Fonteum Research · Methodology Disclosure
Provider Directory Accuracy Index
Version: pdai/v1
DOI: Pending Zenodo deposit (§sprint3-zenodo-doi-pipeline)
Overview
The Provider Directory Accuracy Index (PDAI) measures the degree to which three federal provider data sources agree on four key fields for each individual NPI. A high agreement score indicates that the same provider's information is consistent across federal sources — a necessary (though not sufficient) condition for directory accuracy. A low score flags systematic data quality problems that can lead to ghost networks and No Surprises Act compliance risk.
Fonteum does not independently verify provider information. This is a cross-source agreement score — not a ground-truth accuracy measurement.
Data sources
CMS NPPES — National Plan and Provider Enumeration System
Self-reported provider data. The authoritative NPI registry. Providers are responsible for keeping their NPPES record current; update frequency varies by practice. Source tier: Tier-2 (federal public records, bulk download).
CMS Care Compare — Provider data
CMS-curated provider information published via the Care Compare portal. Reflects CMS enrollment records and curation workflows. Source tier: Tier-2 (federal public records).
CMS PECOS — Provider Enrollment, Chain, and Ownership System
Medicare enrollment data. Represents the billing and enrollment record that determines Medicare payment eligibility. Source tier: Tier-2 (federal public records).
Scored fields
| Field | Definition | Normalization |
|---|---|---|
| practice_address | Primary practice city + state | Lowercase; city normalized; state as 2-letter USPS code |
| primary_specialty | Primary taxonomy code (NUCC 10-digit) | Exact code match; no synonym expansion in v1 |
| org_affiliation | Organizational CCN or parent NPI | 6-char CCN or 10-digit organizational NPI, uppercase |
| telecom | Primary phone number | 10-digit digits only, no formatting |
Scoring algorithm (pdai/v1)
- NPI intersection: Include only NPIs present in ≥2 of the three sources. NPIs in only one source are excluded from scoring (no comparison possible).
- Pairwise field comparison: For each NPI, compare all source pairs (NPPES × Care Compare, NPPES × PECOS, Care Compare × PECOS when all three are present). Each pair contributes one comparison per field.
- Field agreement rate: Count comparisons where both sources have a non-null value and the values match exactly. Agreement rate = matches / comparisons.
- Coverage filter: Fields where fewer than 50% of matched NPIs have a non-null value in ≥2 sources are excluded from the composite score (insufficient coverage to be representative).
- Composite score: Simple average of field agreement rates for fields that pass the coverage filter.

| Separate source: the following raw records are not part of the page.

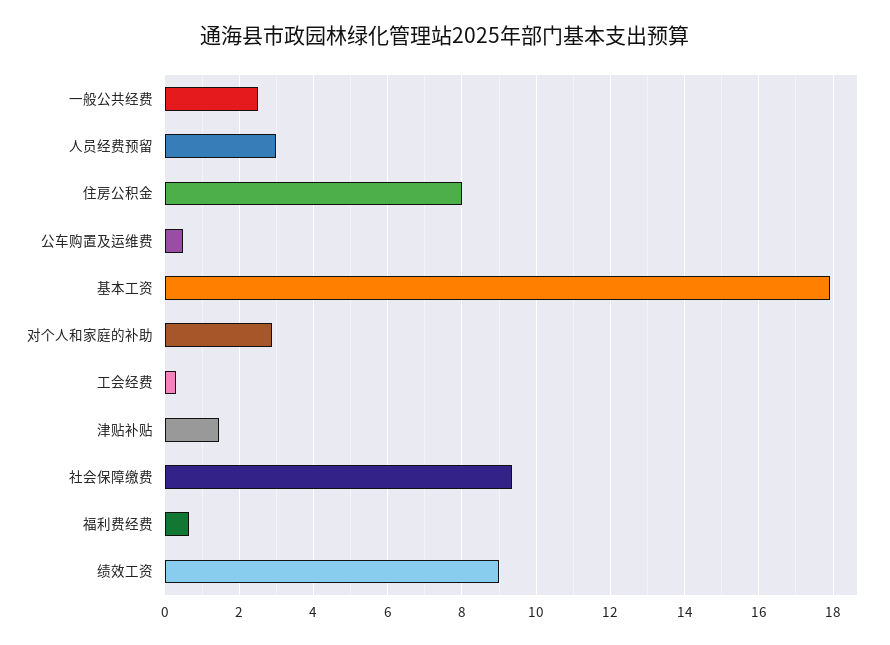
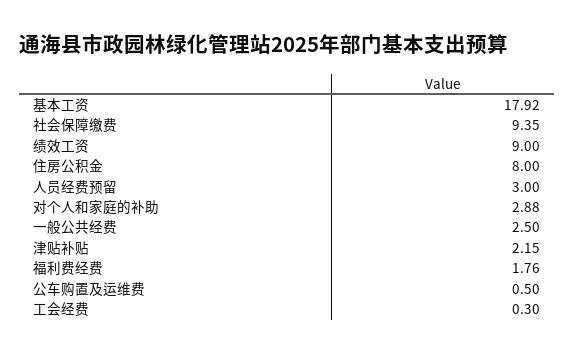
  {
    "一般公共经费": 2.5,
    "人员经费预留": 3,
    "住房公积金": 8,
    "公车购置及运维费": 0.5,
    "基本工资": 17.92,
    "对个人和家庭的补助": 2.88,
    "工会经费": 0.3,
-   "津贴补贴": 1.4,
+   "津贴补贴": 2.15,
    "社会保障缴费": 9.35,
-   "福利费经费": 0.6,
+   "福利费经费": 1.76,
    "绩效工资": 9
  }

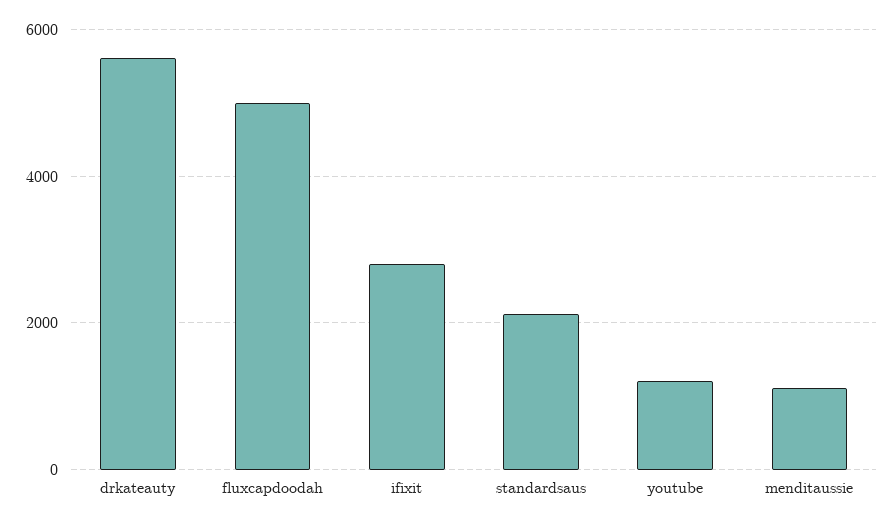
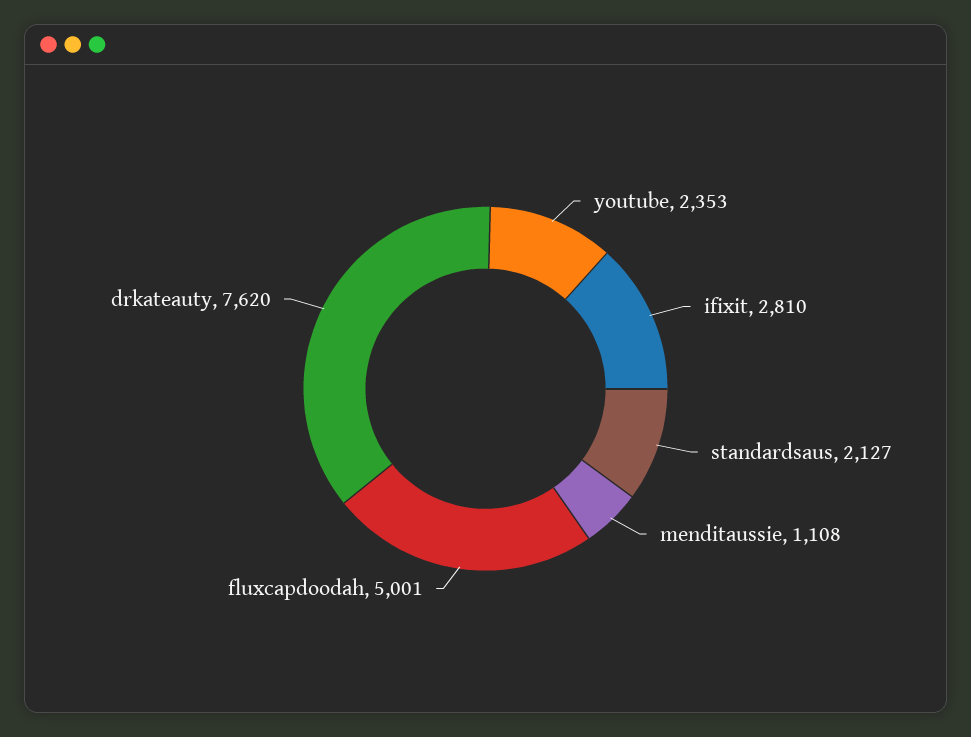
  {
-   "drkateauty": 5600,
+   "drkateauty": 7620,
    "fluxcapdoodah": 5001,
    "ifixit": 2810,
    "standardsaus": 2127,
-   "youtube": 1200,
+   "youtube": 2353,
    "menditaussie": 1108
  }

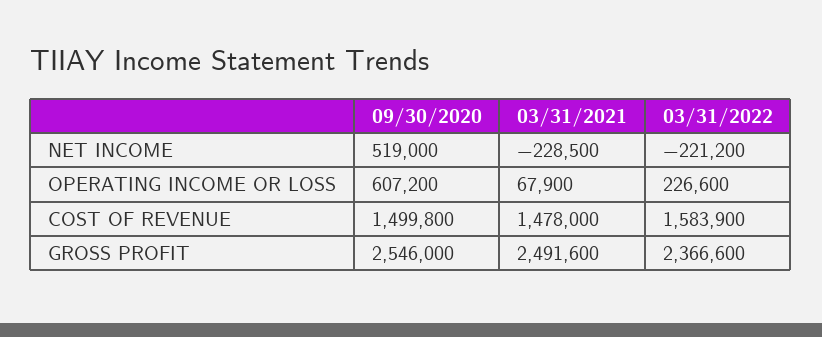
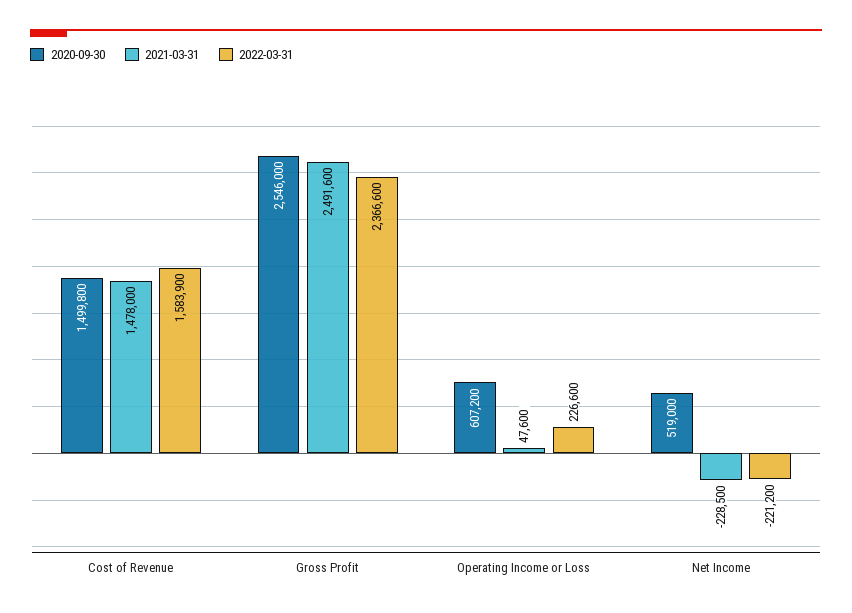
  {
    "09/30/2020": {
      "NET INCOME": 519000,
      "OPERATING INCOME OR LOSS": 607200,
      "COST OF REVENUE": 1499800,
      "GROSS PROFIT": 2546000
    },
    "03/31/2021": {
      "NET INCOME": -228500,
-     "OPERATING INCOME OR LOSS": 67900,
+     "OPERATING INCOME OR LOSS": 47600,
      "COST OF REVENUE": 1478000,
      "GROSS PROFIT": 2491600
    },
    "03/31/2022": {
      "NET INCOME": -221200,
      "OPERATING INCOME OR LOSS": 226600,
      "COST OF REVENUE": 1583900,
      "GROSS PROFIT": 2366600
    }
  }

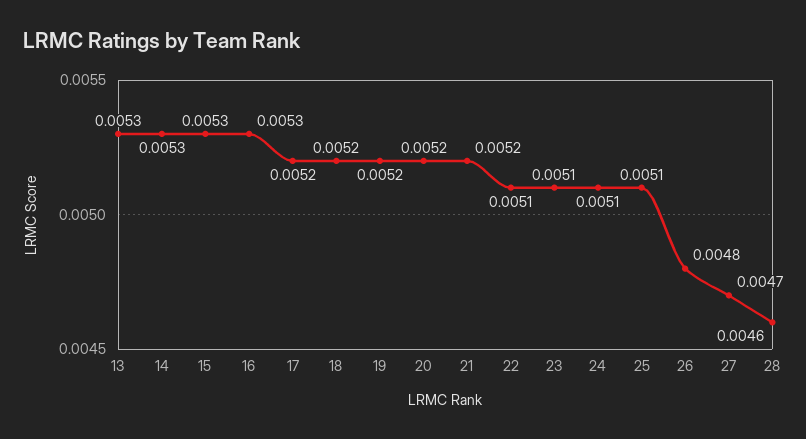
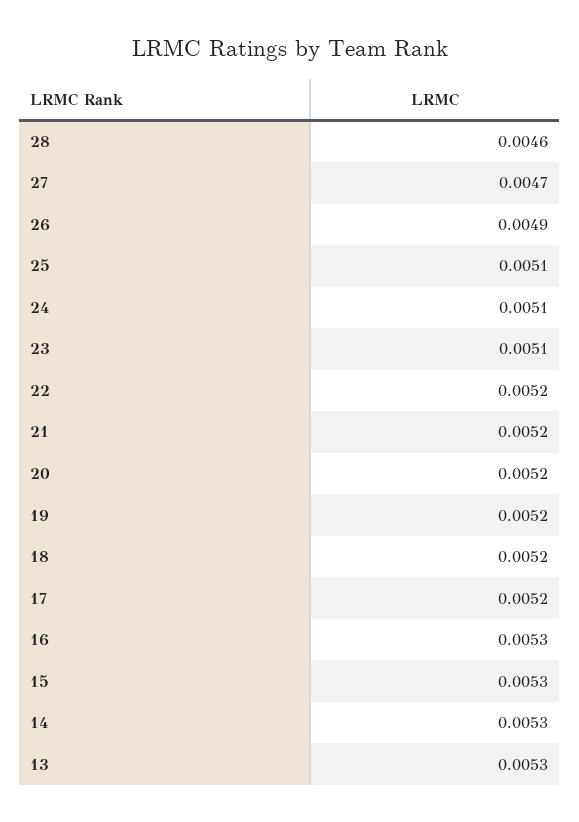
  {
    "13": 0.0053,
    "14": 0.0053,
    "15": 0.0053,
    "16": 0.0053,
    "17": 0.0052,
    "18": 0.0052,
    "19": 0.0052,
    "20": 0.0052,
    "21": 0.0052,
-   "22": 0.0051,
+   "22": 0.0052,
    "23": 0.0051,
    "24": 0.0051,
    "25": 0.0051,
-   "26": 0.0048,
+   "26": 0.0049,
    "27": 0.0047,
    "28": 0.0046
  }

- Insufficient sample: Scopes with fewer than 100 matched NPIs return no score and are flagged
insufficient_sample = true.
Aggregation scopes
- National: All matched NPIs across all states.
- State: NPIs filtered by practice_address state component. A provider with a multi-state practice is included in each state where they have a matched record.
- Specialty: NPIs filtered by primary_specialty NUCC taxonomy code.
Exclusions
- NPIs present in only one source.
- Organizational NPIs (Type-2 NPIs) — scored separately in a future methodology version; excluded from v1 to avoid mixing individual and group practices.
- Scopes with fewer than 100 matched NPIs (insufficient sample).
- Fields with null values in both sources (no comparison possible).
Version history
pdai/v1
Initial release. Four scored fields: practice_address, primary_specialty, org_affiliation, telecom. Simple average composite with 50% coverage filter. National + state + specialty scopes. Insufficient sample threshold: 100 NPIs.
Limitations
- Agreement is a proxy for accuracy — fields that are wrong the same way in all sources score as accurate.
- Address granularity is city + state only in v1; ZIP-level and street-level matching is deferred.
- Specialty codes are matched exactly; taxonomy synonym expansion is not performed. Source-specific code mapping variations may inflate disagreement counts.
- Snapshot timing differs across sources — NPPES, Care Compare, and PECOS have different update cadences. Field-level staleness is not currently accounted for.
- Fonteum does not independently verify, inspect, or certify any provider. This index describes data consistency, not provider quality.
Compliance posture
We don’t sell ranking and don’t accept payment to move a provider up the list. For final hire decisions, verify licensing, insurance, and references directly with the applicable licensing or credentialing body.
No bulk-licensing source family is currently ingested for this vertical. Hire-time checking still routes through the body named above.